[Start of Attachment]

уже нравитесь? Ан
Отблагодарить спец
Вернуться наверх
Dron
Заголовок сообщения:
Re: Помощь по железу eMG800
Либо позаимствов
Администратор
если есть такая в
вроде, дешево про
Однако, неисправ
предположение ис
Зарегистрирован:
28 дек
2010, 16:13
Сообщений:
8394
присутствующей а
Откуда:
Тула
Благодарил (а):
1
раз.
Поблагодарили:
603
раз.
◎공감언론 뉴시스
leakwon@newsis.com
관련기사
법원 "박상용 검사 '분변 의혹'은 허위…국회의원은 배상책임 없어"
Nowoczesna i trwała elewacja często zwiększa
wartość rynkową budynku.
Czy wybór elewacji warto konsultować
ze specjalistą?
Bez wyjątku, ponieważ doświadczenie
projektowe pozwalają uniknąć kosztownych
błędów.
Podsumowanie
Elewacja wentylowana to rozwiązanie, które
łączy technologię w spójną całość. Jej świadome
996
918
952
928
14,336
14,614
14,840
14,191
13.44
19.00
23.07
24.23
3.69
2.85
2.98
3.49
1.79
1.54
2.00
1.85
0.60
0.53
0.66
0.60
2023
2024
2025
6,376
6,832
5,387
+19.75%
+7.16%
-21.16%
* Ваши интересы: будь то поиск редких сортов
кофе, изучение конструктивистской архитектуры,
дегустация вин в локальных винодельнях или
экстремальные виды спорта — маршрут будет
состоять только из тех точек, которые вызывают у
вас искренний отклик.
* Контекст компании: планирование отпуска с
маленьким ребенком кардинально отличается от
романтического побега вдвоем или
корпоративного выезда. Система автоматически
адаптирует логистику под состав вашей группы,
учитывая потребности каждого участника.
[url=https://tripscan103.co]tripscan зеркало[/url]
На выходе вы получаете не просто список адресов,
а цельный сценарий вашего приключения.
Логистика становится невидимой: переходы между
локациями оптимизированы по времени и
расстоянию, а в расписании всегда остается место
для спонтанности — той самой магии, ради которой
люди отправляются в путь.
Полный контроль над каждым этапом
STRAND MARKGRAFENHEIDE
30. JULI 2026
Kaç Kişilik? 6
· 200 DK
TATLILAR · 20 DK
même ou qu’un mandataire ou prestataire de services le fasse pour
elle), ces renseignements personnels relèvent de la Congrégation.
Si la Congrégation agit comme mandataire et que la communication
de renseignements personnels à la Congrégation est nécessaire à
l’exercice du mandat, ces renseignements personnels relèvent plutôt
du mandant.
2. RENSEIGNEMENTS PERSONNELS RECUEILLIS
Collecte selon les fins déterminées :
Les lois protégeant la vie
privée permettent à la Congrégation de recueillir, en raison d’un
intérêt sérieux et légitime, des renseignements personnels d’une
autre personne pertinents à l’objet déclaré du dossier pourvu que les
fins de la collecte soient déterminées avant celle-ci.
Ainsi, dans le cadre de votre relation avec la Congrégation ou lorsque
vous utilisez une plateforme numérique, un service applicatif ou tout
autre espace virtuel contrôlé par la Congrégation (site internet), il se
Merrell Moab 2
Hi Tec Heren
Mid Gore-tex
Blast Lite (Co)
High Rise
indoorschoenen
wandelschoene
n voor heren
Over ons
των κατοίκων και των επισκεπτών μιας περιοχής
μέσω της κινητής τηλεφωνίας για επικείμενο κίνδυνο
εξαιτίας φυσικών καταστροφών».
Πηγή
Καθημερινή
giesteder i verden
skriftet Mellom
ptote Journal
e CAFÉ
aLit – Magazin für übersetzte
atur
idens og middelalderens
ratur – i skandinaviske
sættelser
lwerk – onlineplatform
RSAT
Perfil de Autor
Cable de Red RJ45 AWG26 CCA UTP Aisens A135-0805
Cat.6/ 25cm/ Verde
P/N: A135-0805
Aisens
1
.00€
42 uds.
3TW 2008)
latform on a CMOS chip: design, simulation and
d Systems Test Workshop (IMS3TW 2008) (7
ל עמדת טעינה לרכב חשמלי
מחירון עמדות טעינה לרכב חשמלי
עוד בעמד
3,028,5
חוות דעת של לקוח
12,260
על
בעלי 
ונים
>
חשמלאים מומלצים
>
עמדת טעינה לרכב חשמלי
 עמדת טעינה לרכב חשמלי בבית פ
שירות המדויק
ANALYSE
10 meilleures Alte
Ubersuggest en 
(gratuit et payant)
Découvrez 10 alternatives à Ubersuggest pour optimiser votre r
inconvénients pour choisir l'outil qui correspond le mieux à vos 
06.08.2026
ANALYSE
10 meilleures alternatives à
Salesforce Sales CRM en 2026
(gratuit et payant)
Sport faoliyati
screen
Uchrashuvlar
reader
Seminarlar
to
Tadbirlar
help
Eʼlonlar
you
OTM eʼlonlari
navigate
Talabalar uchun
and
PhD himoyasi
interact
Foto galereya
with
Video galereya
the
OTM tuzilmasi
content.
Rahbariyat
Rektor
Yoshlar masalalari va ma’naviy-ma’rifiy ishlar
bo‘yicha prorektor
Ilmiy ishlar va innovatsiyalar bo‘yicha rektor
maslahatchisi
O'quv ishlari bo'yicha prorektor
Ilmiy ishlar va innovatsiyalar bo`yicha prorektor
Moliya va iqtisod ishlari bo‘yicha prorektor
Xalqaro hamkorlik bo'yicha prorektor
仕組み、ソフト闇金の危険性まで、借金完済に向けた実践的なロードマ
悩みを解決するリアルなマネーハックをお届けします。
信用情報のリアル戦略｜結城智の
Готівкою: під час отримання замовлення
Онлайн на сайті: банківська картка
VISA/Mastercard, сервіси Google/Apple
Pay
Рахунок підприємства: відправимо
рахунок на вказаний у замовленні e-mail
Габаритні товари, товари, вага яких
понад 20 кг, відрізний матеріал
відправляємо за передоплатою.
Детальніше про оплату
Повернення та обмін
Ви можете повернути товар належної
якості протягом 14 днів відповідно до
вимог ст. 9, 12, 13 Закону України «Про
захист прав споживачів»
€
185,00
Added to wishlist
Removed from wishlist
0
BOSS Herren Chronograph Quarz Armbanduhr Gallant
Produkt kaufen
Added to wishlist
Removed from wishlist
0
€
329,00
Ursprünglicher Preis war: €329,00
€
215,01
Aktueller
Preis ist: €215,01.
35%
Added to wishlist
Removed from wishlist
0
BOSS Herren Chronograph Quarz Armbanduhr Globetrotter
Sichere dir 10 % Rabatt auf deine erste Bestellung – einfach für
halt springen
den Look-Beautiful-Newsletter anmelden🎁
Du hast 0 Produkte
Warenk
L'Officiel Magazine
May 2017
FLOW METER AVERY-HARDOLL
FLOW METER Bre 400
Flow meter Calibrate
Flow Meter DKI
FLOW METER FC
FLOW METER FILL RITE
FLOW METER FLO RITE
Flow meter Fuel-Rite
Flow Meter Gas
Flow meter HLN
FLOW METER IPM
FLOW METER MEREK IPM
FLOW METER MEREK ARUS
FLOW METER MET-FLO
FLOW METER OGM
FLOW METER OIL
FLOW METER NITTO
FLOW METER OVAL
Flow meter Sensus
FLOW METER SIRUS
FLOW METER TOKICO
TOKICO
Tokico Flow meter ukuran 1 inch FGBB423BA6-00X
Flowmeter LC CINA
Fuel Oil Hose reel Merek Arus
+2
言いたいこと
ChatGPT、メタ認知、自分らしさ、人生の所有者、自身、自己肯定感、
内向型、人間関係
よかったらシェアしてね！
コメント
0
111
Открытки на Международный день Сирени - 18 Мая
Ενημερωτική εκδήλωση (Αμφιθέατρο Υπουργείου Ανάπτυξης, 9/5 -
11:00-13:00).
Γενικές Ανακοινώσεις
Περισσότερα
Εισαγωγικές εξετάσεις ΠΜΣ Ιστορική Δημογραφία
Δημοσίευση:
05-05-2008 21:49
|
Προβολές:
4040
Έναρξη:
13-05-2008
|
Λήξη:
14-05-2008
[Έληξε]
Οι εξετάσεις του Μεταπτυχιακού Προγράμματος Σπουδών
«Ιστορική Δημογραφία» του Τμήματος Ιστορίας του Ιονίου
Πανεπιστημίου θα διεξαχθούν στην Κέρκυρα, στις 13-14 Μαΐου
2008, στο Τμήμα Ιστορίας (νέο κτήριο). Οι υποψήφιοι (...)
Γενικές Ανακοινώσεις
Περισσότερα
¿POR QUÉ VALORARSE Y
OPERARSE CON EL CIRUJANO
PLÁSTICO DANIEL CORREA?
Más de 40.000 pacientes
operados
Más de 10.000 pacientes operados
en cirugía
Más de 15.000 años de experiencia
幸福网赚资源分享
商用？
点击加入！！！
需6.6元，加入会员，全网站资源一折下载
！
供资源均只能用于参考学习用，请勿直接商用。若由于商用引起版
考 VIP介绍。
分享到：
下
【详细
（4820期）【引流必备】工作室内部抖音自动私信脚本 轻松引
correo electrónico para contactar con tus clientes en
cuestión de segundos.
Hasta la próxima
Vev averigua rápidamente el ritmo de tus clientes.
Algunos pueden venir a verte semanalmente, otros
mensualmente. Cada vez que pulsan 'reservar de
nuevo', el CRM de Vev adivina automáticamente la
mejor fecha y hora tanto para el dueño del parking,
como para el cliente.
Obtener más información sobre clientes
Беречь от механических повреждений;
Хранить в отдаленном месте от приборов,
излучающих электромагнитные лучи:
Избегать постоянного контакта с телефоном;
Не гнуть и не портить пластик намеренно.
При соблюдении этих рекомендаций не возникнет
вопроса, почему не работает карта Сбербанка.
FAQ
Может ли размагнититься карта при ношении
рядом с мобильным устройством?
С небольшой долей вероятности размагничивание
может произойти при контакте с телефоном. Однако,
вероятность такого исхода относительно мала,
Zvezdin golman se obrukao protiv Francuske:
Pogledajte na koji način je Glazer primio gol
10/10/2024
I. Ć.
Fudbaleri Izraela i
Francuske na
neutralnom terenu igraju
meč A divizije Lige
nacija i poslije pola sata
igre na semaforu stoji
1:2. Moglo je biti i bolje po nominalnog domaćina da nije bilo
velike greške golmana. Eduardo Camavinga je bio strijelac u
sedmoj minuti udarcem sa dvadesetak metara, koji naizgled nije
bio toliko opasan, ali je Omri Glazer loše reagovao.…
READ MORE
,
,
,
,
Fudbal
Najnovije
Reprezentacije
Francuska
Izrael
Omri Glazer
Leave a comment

[End of Attachment]

#### [PROBLEM DESCRIPTION]
Print the lines of the records exactly as they appear, starting with the first line of the records and going on through the line containing "корпоративного выезда. Система автоматически".

#### [WRITTEN ANSWER]
уже нравитесь? Ан
Отблагодарить спец
Вернуться наверх
Dron
Заголовок сообщения:
Re: Помощь по железу eMG800
Либо позаимствов
Администратор
если есть такая в
вроде, дешево про
Однако, неисправ
предположение ис
Зарегистрирован:
28 дек
2010, 16:13
Сообщений:
8394
присутствующей а
Откуда:
Тула
Благодарил (а):
1
раз.
Поблагодарили:
603
раз.
◎공감언론 뉴시스
leakwon@newsis.com
관련기사
법원 "박상용 검사 '분변 의혹'은 허위…국회의원은 배상책임 없어"
Nowoczesna i trwała elewacja często zwiększa
wartość rynkową budynku.
Czy wybór elewacji warto konsultować
ze specjalistą?
Bez wyjątku, ponieważ doświadczenie
projektowe pozwalają uniknąć kosztownych
błędów.
Podsumowanie
Elewacja wentylowana to rozwiązanie, które
łączy technologię w spójną całość. Jej świadome
996
918
952
928
14,336
14,614
14,840
14,191
13.44
19.00
23.07
24.23
3.69
2.85
2.98
3.49
1.79
1.54
2.00
1.85
0.60
0.53
0.66
0.60
2023
2024
2025
6,376
6,832
5,387
+19.75%
+7.16%
-21.16%
* Ваши интересы: будь то поиск редких сортов
кофе, изучение конструктивистской архитектуры,
дегустация вин в локальных винодельнях или
экстремальные виды спорта — маршрут будет
состоять только из тех точек, которые вызывают у
вас искренний отклик.
* Контекст компании: планирование отпуска с
маленьким ребенком кардинально отличается от
романтического побега вдвоем или
корпоративного выезда. Система автоматически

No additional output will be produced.